Some of these fans are my age peers. Many of them, I understand, are Republicans. To be a Deadhead counts for many people as a profound and lasting experience.

But musical love cannot be forced.  The Dead, however significant they might be, never caught my musical curiosity. 

I have also remained deaf to other greats like Bob Dylan and Bruce Springsteen.  They have been acclaimed by millions – perhaps justly – but they could never count me in their fan base.

For some reason, though, I do relish what the Beatles accomplished. For me, they were entertainers par excellence, musicians whom I still enjoy.

And I still love the music of the twentieth century Broadway stage. Sometimes I attempt to recreate this beautiful material on the piano when nobody is around.

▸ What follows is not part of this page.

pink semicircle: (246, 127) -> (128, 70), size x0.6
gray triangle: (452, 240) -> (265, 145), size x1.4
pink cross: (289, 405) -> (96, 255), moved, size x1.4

I have inherited my parents’ taste for Rogers and Hammerstein, and I continue to marvel at Cole Porter.

Nowadays, among the other wonders I enjoy the work of Stephen Sondheim. Never will I forget seeing on the Broadway stage his “Sunday in the Park With George.”

And, going back much further, I still love the music of Scott Joplin. beautifully recovered by the late Gunther Schuller, former president of the New England Conservatory.

All that being said, I still award first place to the classical musicians. Opera, especially, grabbed my interest long ago and continues to claim my heart.

My feeling for opera was largely owed to Peg.  She was a dear college friend of my mother, and she became a member of my family when I was a young teenager.

Following a doctor’s advice, she had given up living and working in Manhattan for the peace and quiet of a family with six children.

Before leaving New York, she had come to know Eleanor Steber, then one of the Metropolitan Opera’s leading sopranos. Miss Steber lived in Peg’s building and became a good friend.

That’s why I saw and heard my first opera when the Met brought Verdi’s “La Traviata” to Boston. Peg took me to the Boston Opera house on Huntington Avenue, a large building originally capable of holding some three thousand people.

What made it special for us was Eleanor Steber having the starring role of Violetta.

When the opera ended, Peg took me backstage to Eleanor’s dressing room. Memory of some seventy years brigs back a vision of the singer in full costume and still breathless from her efforts.

Another memory of the Boston Opera House dates from the later 1940s. By that time I had come to know opera better.  My favorite singer then was the Swedish tenor Jussi Björling, and I was determined to see him perform.

Entering by a side door, I climbed up to the second balcony and prepared for a Saturday afternoon’s enjoyment.  At the end of the first act I turned to the fellow next to me, full of enthusiasm for my idol’s performance.

“Björling is not performing at all today,” he said. 

Had I entered the opera house by the front door I would have seen the large placard announcing the substitution. 

Jussi’s famous taste for booze may have explained his absence. But at other times it did not spoil his vocal performances once he reached the stage.

Incidentally, some old-time veterans of the arts in Boston still regret the 1957 demolition of the old Opera House.  Northeastern University bought the property from the Shubert brothers, and it served for a time as a parking lot.

However, the Opera House launched me on a lifetime of wonderful musical experiences. The Deadheads can keep their mystique; I’m still committed to operatic song.